===== Data shown

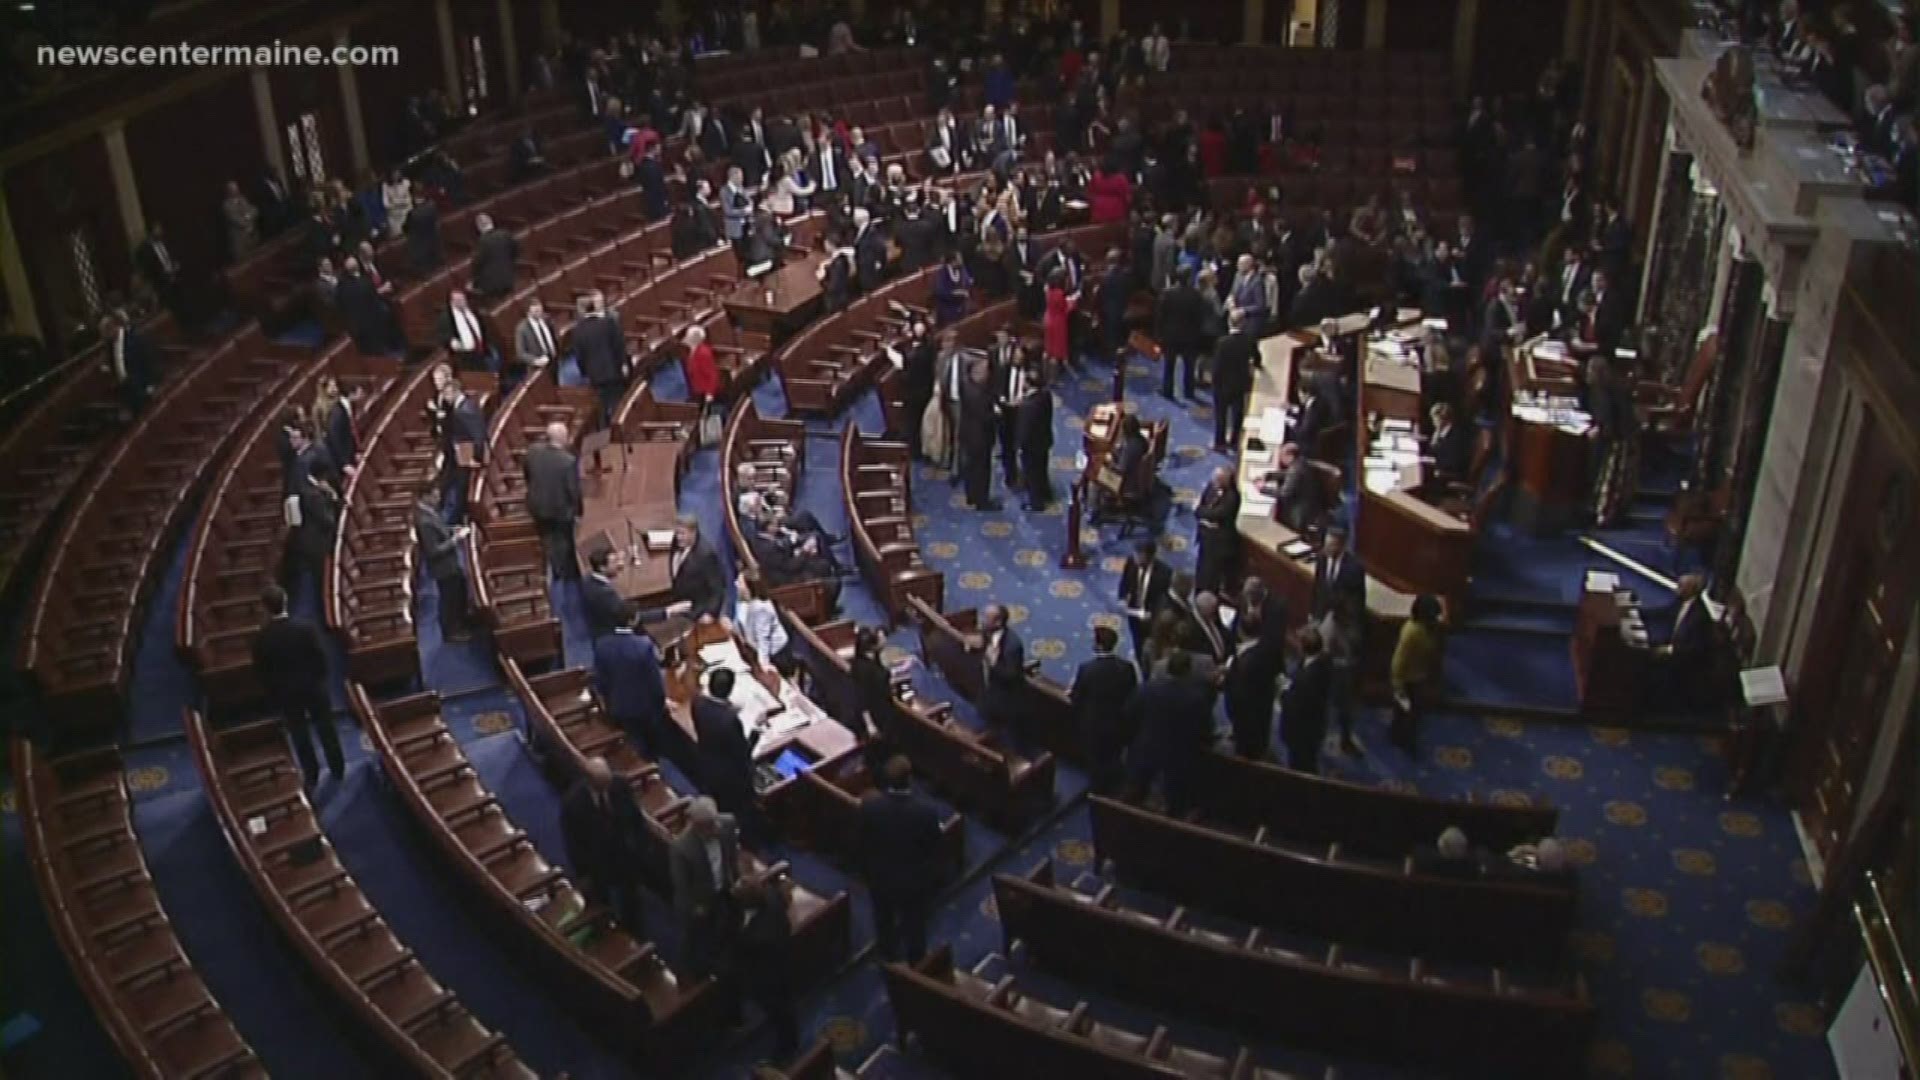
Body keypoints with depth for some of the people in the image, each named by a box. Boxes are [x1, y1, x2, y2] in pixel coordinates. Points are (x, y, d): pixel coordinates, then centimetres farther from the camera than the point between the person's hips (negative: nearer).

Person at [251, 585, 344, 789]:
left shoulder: (261, 637, -19)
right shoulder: (306, 627, -20)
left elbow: (259, 670, -9)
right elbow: (321, 657, -12)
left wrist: (271, 693, 7)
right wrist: (319, 679, 7)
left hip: (285, 693, 0)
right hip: (314, 687, 0)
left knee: (300, 736, 16)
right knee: (326, 730, 17)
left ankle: (311, 777, 28)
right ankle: (338, 770, 31)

==========

*Directions*
Every line of the records containing the word "left" must appear in the answer.

*Output of the task*
left shoulder: (261, 637, -19)
left elbow: (259, 670, -9)
left wrist: (271, 693, 7)
left hip: (285, 693, 0)
left knee: (300, 736, 16)
left ankle: (311, 777, 28)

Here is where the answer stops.